Tant pis, je rendrai une copie blanche, encore une fois. C’est la deuxième fois depuis le début d’année. Madame Legivre, qui ne vit que pour son métier et sa belle langue latine, va peut-être penser que je le fais exprès.
Un blocus à mon esprit. Une grève de ma main. Un barrage à mes mots. Le choix est varié, mais l’issue est toujours la même. La seule chose qui arrivera sur son bureau est une feuille double, où seuls mon nom et le sujet seront écrits.
C’est une victoire en soit, la dernière fois, mon nom seul figurait à l’encre bleue, sur le papier. En même temps, au vue du sujet, ne peut pas me blâmer. Quand on me connaît…
« Votre meilleur(e) ami(e) va fêter son anniversaire. Vous lui cherchez un cadeau, tout en vous rappelant les meilleurs moments passés avec lui/elle. » Si c’était une blague, je ne la trouvais pas drôle, du tout. Moi, qui n’ai aucun ami, comment en avoir un de prédilection ?
Je sais, tout le monde a des amis, au moins un, dans sa classe ou son école au minimum. Mais pas moi. C’est triste ? Peut-être. Je n’y ai jamais vraiment pensé. Enfin, jamais avant ce jour-là. J’étais devant ma copie, et pour la première fois, je me suis demandé : « Pourquoi n’ai-je aucun ami ? ». J’ai réfléchis là-dessus durant les deux heures imparties.
Bien-sûr, en aucun cas le fruit de ma réflexion n’était apparu sur le papier. Madame Legivre a beau être une gentille professeure, elle n’a pas à savoir ce que je pense. Personne n’a à le savoir. Ce qui est dans ma tête, y reste.
Le plus drôle dans l’histoire ? C’est que je n’ai même pas trouvé de réponse à cette cruelle interrogation philosophique. Je ne me considère pas comme quelqu’un de trop bizarre. Je n’ai peut-être que onze ans et quelques mois, mais j’ai toute ma tête et je ne suis méchante avec personne.

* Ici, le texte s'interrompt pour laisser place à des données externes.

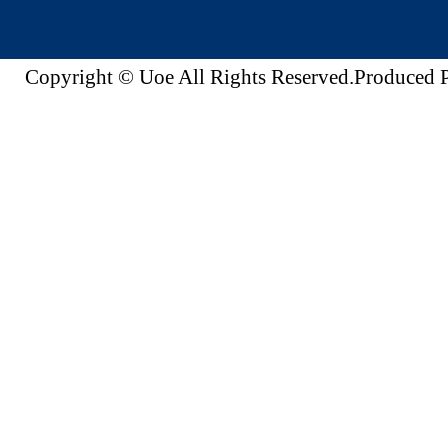
Copyright © Uoe All Rights Reserved.Produc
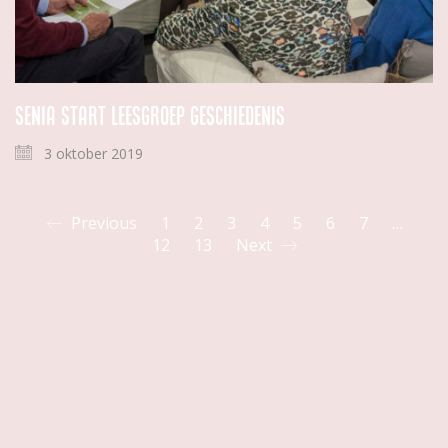
Senia start leesgroep geschiedenis
3 oktober 2019
Previous
1
2
3
4
5
6
7
…
12
13
Next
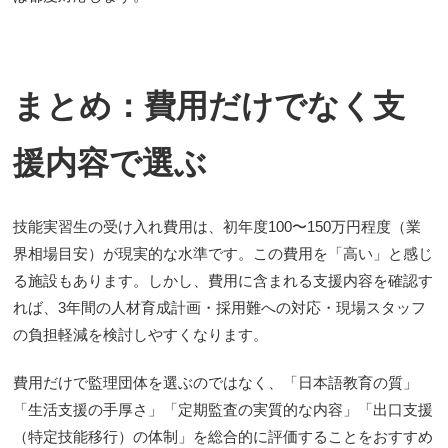
まとめ：費用だけでなく支
援内容で選ぶ
技能実習生の受け入れ費用は、初年度100〜150万円程度（業
界相場目安）が現実的な水準です。この費用を「高い」と感じ
る施設もあります。しかし、費用に含まれる支援内容を確認す
れば、3年間の人材育成計画・採用難への対応・現場スタッフ
の負担軽減を検討しやすくなります。
費用だけで監理団体を選ぶのではなく、「日本語教育の質」
「生活支援の手厚さ」「定期監査の実質的な内容」「出口支援
（特定技能移行）の体制」を総合的に評価することをおすすめ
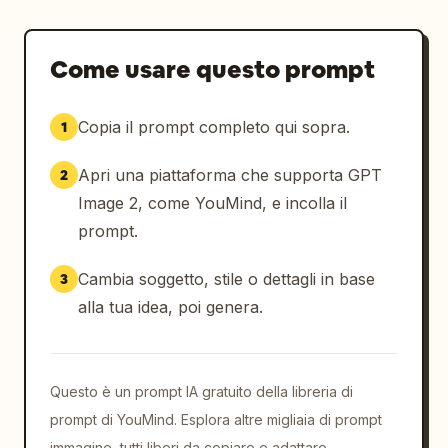
Come usare questo prompt
Copia il prompt completo qui sopra.
1
Apri una piattaforma che supporta GPT
2
Image 2, come YouMind, e incolla il
prompt.
Cambia soggetto, stile o dettagli in base
3
alla tua idea, poi genera.
Questo è un prompt IA gratuito della libreria di
prompt di YouMind. Esplora altre migliaia di prompt
immagine, tutti liberi da copiare e adattare.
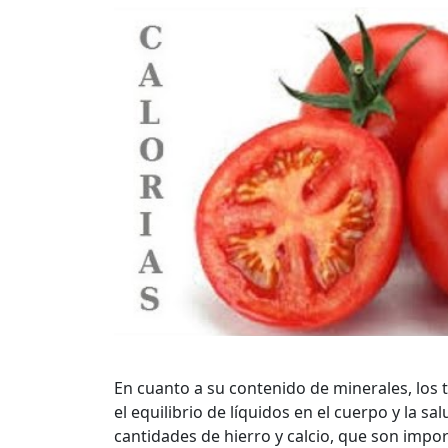
En cuanto a su contenido de minerales, los t
el equilibrio de líquidos en el cuerpo y la 
cantidades de hierro y calcio, que son impo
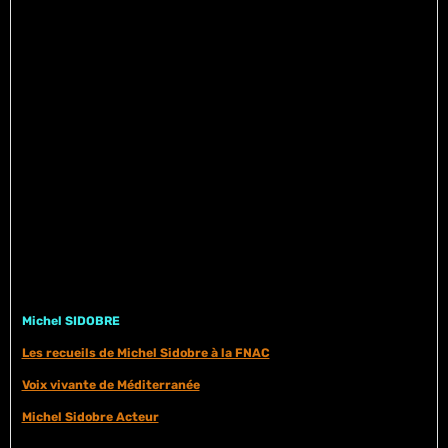
Michel SIDOBRE
Les recueils de Michel Sidobre à la FNAC
Voix vivante de Méditerranée
Michel Sidobre Acteur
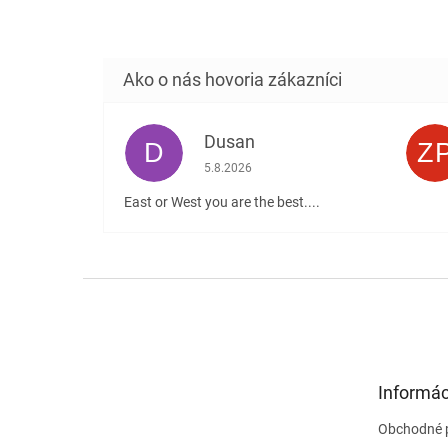
Dusan
D
Z
Hodnotenie obchodu je 5 z 5 hviezdičiek
5.8.2026
East or West you are the best....
Z
á
p
ä
t
Informác
i
e
Obchodné 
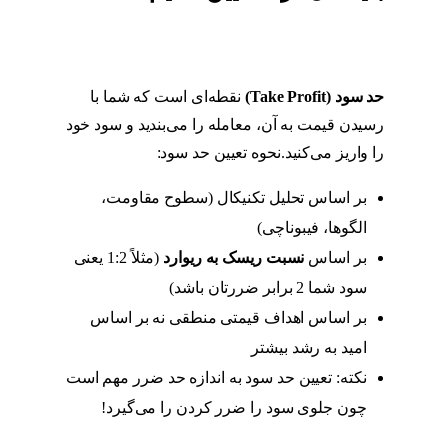
حد سود
(Take Profit)
نقطه‌ای است که شما با
رسیدن قیمت به آن، معامله را می‌بندید و سود خود
را واریز می‌کنید.نحوه تعیین حد سود:
بر اساس تحلیل تکنیکال (سطوح مقاومت،
الگوها، فیبوناچی)
بر اساس
نسبت ریسک به ریوارد
(مثلاً 1:2 یعنی
سود شما 2 برابر ضررتان باشد)
بر اساس اهداف قیمتی منطقی نه بر اساس
امید به رشد بیشتر
نکته: تعیین حد سود به اندازه حد ضرر مهم است
چون جلوی سود را ضرر کردن را می‌گیرد!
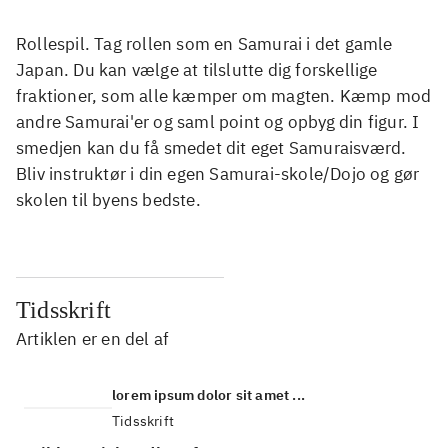
Rollespil. Tag rollen som en Samurai i det gamle
Japan. Du kan vælge at tilslutte dig forskellige
fraktioner, som alle kæmper om magten. Kæmp mod
andre Samurai'er og saml point og opbyg din figur. I
smedjen kan du få smedet dit eget Samuraisværd.
Bliv instruktør i din egen Samurai-skole/Dojo og gør
skolen til byens bedste.
Tidsskrift
Artiklen er en del af
lorem ipsum dolor sit amet ...
Tidsskrift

Peut-être que les autres sont jaloux ? J’ai de bonnes notes dans toutes les matières… Sauf en français. J’ai toujours de beaux souliers noirs bien vernis. Je rentre de l’école avec une belle trottinette violette. Et dans mon chez moi, j’ai le droit à deux desserts au lieu d’un, le soir.
« Dring !»
« Posez vos stylos, le temps est écoulé. J’espère que vous avez bien travaillé, et j’ai hâte de lire vos travaux. » s’exclame Madame Legrive, assez fort pour couvrir les bruits de sonnerie, de chaises qui raclent le sol, de trousses qui se ferment et d’élèves qui discutent joyeusement, soulagés d’avoir achevé leurs besognes.
Tout le monde sort en vitesse. Je les imite après avoir coincé ma copie au milieu du paquet, histoire de ne pas me faire réprimander tout de suite. Il est exactement 12h04, c’est donc l’heure de manger. Je me dirige vers la queue du self, et avance à son rythme jusqu’à l’entrée du restaurant.
Là, je prends mon repas, toujours le même : une salade, de la viande, des féculents et un fruit. Je repense à ma seule folie de ce mois-ci (ma pomme), et prends une clémentine en rigolant. Il n’y a que moi que ça fait rire, mais tant pis. Au moins je rigole, et c’est déjà ça.
Je m’installe à une table déserte et mange mon repas dans le silence. Enfin, en oubliant le brouhaha incessant du réfectoire qui ne cesse de désemplir. Une fois fini, je range mon plateau et vais m’installer sur mon banc.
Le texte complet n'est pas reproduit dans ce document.